Texto.
____
Si no fuese porque mis panas full que responden a los nombres de pila Nelson, Fidel, Joan, Gabriel, Pepe y Cristina, me lo pidieron, rompiera con esta tradición de más de dos décadas de escribir aquí nuestras aspiraciones para el año entrante. Revisando las anteriores, el balance no ha sido nada halagüeño, porque la gran mayoría no se ha podido cristalizar y de las pocas que han cuajado, el fiasco posterior ha sido grande. De todas maneras, y siempre para complacer a esos amigos citados al inicio, cuyos apellidos son, en el mismo orden: Mandela, Castro, Serrat, García, Mujica y Fernández les dejo con mis esperanzas para el 2012.
Espero que algún niño de Somalia no muera de hambre gracias a que otro niño de Montreal conozca de su realidad y decidida compartir parte de su comida con él.
Anhelo que algún joven de La Ciénaga entienda, por cualquier vía, que el ejemplo a imitar no es el del traficante de drogas, el asaltante o el sicario, quien ostenta bienes mil veces mayores que el maestro o el médico que también vive en su barrio, sino que estos últimos son los modelos a seguir para construir una sociedad sana.
____
Tarea 1.
Contesta a partir del texto sobre las esperanzas para el año nuevo:
(a) ¿Para qué año se formulan esas esperanzas?
(b) ¿De qué país es el niño que se espera que no muera de hambre?
(c) ¿A quiénes presenta el texto como modelos a seguir para el joven de La Ciénaga?
Tarea 2. Retoma, por favor, el texto sobre las esperanzas para el 2012 y sigue escribiéndolo a partir de su última oración.
____
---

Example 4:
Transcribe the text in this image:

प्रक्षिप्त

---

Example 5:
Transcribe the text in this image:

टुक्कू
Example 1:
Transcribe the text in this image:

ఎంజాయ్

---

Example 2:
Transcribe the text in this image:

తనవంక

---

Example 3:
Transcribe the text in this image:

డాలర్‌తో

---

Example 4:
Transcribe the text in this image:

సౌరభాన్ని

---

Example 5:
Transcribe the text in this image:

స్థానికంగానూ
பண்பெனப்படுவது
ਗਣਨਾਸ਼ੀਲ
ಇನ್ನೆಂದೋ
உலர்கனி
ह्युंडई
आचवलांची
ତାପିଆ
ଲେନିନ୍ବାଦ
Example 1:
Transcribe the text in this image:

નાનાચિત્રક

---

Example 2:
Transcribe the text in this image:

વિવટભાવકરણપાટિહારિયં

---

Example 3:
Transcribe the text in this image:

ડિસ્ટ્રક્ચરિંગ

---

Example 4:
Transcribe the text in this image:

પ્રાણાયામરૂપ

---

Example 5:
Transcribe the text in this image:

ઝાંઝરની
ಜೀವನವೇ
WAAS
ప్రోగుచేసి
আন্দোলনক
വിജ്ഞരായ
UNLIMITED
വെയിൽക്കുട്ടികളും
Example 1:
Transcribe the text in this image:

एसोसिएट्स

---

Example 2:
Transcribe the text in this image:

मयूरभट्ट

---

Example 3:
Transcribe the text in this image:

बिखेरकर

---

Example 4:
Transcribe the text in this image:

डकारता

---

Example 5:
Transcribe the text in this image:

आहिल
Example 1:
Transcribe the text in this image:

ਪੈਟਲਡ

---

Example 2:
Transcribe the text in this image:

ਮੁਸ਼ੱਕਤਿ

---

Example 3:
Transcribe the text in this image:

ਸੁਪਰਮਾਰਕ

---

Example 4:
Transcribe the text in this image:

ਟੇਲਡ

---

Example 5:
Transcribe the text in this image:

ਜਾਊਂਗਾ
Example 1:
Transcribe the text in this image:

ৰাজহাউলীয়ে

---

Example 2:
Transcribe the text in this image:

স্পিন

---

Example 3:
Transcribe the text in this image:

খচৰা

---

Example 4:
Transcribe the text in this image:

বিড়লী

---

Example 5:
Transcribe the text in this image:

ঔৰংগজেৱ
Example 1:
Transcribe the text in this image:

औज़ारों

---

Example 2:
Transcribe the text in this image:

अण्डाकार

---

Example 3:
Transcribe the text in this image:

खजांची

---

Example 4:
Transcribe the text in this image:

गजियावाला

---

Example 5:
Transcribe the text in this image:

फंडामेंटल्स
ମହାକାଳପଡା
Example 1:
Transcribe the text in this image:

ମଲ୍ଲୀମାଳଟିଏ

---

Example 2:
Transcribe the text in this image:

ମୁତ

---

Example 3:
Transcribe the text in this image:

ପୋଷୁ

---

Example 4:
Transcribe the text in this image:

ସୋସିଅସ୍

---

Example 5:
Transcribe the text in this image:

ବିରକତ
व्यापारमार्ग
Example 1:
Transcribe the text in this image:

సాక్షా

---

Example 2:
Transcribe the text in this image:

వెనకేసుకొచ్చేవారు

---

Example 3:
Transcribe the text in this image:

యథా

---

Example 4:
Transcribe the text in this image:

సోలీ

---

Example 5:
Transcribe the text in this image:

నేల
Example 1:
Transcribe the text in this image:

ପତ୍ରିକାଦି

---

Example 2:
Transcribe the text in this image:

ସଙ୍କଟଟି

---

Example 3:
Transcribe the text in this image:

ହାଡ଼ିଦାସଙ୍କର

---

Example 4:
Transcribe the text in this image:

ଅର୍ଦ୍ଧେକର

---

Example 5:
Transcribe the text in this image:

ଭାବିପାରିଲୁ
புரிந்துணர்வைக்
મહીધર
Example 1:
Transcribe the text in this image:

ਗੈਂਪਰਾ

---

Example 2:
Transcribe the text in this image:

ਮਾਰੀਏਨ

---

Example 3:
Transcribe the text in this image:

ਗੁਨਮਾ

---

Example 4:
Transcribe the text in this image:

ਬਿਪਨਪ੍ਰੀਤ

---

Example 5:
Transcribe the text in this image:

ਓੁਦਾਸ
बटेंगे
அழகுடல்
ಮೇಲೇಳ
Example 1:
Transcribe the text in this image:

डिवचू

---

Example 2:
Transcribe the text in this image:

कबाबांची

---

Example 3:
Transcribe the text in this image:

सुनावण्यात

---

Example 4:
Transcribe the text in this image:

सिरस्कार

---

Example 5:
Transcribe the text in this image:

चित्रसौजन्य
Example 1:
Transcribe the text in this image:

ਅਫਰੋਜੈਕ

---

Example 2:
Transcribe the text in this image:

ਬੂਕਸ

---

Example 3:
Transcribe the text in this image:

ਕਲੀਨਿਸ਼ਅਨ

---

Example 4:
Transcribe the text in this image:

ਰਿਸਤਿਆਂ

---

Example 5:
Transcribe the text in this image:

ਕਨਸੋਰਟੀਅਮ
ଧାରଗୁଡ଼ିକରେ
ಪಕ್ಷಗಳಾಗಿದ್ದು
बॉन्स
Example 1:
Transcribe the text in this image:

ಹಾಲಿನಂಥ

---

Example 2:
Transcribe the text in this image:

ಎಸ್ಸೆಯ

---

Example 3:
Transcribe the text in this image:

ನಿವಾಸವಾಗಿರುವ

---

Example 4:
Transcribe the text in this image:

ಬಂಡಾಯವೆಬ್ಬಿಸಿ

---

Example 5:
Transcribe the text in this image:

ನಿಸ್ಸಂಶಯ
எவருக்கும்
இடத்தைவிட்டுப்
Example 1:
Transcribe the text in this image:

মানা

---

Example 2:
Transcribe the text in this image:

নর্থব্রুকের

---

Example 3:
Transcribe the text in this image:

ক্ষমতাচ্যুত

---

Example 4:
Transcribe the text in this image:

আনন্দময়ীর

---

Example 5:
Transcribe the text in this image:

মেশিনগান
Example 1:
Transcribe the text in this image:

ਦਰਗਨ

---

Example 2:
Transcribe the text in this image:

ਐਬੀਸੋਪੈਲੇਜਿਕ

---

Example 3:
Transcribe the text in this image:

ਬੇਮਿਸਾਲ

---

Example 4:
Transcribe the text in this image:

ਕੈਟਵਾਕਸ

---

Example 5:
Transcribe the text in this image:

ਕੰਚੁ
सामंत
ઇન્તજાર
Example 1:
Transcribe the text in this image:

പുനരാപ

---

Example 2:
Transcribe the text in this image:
____
Respuesta escrita 1.
(a) Para el 2012.
(b) De Somalia.
(c) Al maestro o al médico que también vive en su barrio.

Respuesta escrita 2.
Sueño, de corazón, en que se pueda aplicar una cultura de paz empezando en los hogares, los padres para los hijos y viceversa, esposo para la esposa, los abuelos y los tíos; en fin, con todos los que inciden en el hogar, en eso que a veces llamamos casa y que, con el correr de los años, hemos convertido en campo de batalla, gallera o símil del Congreso Nacional.
Finalmente que usted se quiera más a s[i mismo sin dañar a terceros y que nos sigamos viendo por lo menos hasta el 2075 en algo más que salud.